I was a lively personality but not where boys were concerned. I was bloody terrified, I was everyone’s friend but no ones sexual target. So drinking and alcohol became a big part of my coming out It gave me the confidence to actually socialise. My BF at the time and still with me now, was petite and pretty and got all the boys . I was the big one the tall one the ginger one and learnt a long time ago how to converse and get people to like me (at least on the friendly level) When anyone made a pass at me I used to have a melt down I had no idea what to do and was like a ‘Rabbit’ caught in the headlights pardon the pun.
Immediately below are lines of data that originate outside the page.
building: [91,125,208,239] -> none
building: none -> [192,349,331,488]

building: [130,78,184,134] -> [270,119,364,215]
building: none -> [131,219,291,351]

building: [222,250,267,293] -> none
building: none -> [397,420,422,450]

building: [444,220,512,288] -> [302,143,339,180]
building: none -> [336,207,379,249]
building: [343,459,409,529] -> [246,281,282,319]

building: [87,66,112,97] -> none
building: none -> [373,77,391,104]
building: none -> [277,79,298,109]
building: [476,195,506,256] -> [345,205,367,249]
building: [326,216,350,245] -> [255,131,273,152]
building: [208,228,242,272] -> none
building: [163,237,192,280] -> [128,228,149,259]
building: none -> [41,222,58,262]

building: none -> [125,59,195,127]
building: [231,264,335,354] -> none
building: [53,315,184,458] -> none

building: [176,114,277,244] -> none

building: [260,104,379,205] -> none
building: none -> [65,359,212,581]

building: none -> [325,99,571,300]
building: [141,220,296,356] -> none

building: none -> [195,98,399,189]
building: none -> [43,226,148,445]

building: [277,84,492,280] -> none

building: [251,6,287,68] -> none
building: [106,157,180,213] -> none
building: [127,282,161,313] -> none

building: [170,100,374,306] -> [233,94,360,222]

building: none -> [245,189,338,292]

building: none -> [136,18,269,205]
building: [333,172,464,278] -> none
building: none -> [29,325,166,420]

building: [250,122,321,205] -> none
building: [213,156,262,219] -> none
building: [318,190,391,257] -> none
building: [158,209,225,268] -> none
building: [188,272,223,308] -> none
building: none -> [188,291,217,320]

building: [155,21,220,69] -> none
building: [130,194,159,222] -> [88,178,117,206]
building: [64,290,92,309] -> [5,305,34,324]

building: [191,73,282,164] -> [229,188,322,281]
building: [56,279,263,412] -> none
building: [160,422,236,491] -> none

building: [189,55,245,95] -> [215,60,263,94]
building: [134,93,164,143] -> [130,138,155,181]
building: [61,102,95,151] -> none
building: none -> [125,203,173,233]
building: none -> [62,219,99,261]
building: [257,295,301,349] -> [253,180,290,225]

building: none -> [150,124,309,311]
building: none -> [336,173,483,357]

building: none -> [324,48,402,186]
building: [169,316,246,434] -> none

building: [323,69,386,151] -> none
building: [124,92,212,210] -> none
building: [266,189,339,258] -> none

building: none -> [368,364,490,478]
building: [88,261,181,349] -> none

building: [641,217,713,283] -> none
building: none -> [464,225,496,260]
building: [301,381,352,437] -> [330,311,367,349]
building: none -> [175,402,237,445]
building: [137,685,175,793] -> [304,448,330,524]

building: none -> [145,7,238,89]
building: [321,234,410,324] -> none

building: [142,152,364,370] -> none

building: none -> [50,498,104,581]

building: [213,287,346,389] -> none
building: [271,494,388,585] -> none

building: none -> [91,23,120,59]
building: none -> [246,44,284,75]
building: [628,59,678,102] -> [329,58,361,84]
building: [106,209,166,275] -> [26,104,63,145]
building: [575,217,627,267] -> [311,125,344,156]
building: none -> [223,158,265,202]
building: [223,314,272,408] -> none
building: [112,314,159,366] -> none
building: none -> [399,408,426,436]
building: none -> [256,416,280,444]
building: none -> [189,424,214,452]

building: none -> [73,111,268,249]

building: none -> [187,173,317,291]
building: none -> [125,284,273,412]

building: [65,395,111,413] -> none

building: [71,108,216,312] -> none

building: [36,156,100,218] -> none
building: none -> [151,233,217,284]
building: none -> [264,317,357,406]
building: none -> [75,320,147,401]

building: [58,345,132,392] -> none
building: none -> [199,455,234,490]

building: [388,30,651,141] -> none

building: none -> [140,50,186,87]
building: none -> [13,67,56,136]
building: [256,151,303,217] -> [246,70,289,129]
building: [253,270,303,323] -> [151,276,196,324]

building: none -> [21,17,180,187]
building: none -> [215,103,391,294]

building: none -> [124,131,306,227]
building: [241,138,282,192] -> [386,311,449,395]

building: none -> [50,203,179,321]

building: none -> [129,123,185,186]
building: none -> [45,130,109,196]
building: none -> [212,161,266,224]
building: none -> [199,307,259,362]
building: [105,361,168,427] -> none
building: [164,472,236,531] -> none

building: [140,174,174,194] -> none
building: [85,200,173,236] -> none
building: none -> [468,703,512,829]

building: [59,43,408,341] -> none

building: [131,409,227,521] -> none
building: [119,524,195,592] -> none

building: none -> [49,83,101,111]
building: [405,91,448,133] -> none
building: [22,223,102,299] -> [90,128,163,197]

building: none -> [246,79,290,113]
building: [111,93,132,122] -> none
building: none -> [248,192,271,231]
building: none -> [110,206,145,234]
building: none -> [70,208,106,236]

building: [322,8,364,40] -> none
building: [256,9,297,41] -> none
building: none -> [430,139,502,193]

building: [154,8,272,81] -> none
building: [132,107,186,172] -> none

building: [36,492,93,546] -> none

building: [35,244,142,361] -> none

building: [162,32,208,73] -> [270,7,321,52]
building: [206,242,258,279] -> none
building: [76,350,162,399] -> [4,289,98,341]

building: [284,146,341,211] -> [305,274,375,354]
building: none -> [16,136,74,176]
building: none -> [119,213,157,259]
So when the boy that was to take my virginity strolled into the pub in North London where I was drinking loads, ( underage of course) It wasn’t ‘love at first sight’ moment. We chatted over a period of weeks and eventually he started bringing me home. We used to get the bus..not many boys of his age had a car in those days. I would sneak him in at home and with the parents asleep upstairs we would spend hours just talking, kissing and petting (doesn’t that word sound strange in 2013) We always had one ear cocked for movement upstairs and it was often dawn before I showed him the door..I had just turned seventeen.
There was no hint of any oral sex of course. I would have no clue and neither it seems did he, funny that, maybe it just wasn’t fashionable back then. My first oral sex experience came a few years later and I wondered where on earth he was going. Luckily my brain seemed to enjoy this revolutionary new experience kerching!
These very pleasant sexual encounters went on for some time. He was a sweet guy he worked in retail had a mop of long black hair and big green eyes and a winning smile. Not very tall (much to my mother consternation as she was obsessed with height)he was gentle and experienced-ish and a few years older than me. By the time Christmas came I was gagging for it.
We had arranged to go out New Years Eve and I was to stay over at his parental home. I had done this before but I had decided that tonight was the night. By the time we left the pub in North London I was plastered. I had got it in to my head that It was going to be a painful life changing experience. I remember as we walked home that I could barely put one foot in front of the other.
We spent the night downstairs and made love on the rug. I LOVED it. There was no sign of a condom but at the moment of truth I was blown away. Despite him being vertically challenged he was very well-endowed, a fact that didn’t dawn on me until much later as I had no comparisons. He was attentive and loving but despite his best efforts I didn’t ‘come’. In fact in the whole of our relationship, which went on for nearly a year I never did. It nearly happened once but that was it. But I suppose my in-experienced meant I couldn’t direct him but that didn’t put me off. I loved sex just the same and my first encounter meant that it got a big fat tick. He had got that right at least and I will be forever grateful to him for the joy. When he dumped me for his ex-girlfriend who he later married I was heart-broken lost a stone and cried for weeks.
So maybe the article has a lot of merit. I certainly did really enjoy my very first encounter and this as you know, has enriched my life on an ongoing basis. It makes me feel really sorry for those that have a really bad first experience. Our brain imprints all our new experiences and lights up accordingly. The problem with sex is that it comes late in the scheme of things. Most of the stuff we learn is as babies toddlers and children. Sex is hopefully one of the few new experiences we have to look forward to as adults but it would seem that the first time can have ongoing consequences.
In the light of the Jimmy Saville scandal which just gets worse by the day it makes you wonder what imprinting his brain went through to make him such a monster!!. He was the worse sort of human being possible preying on the vulnerable. Maybe his brain was just wired wrong but one thing is for sure if there is a God, Saville should be burning in hell itself!! Amen to that and love and sympathy to all his victims who must have suffered greatly.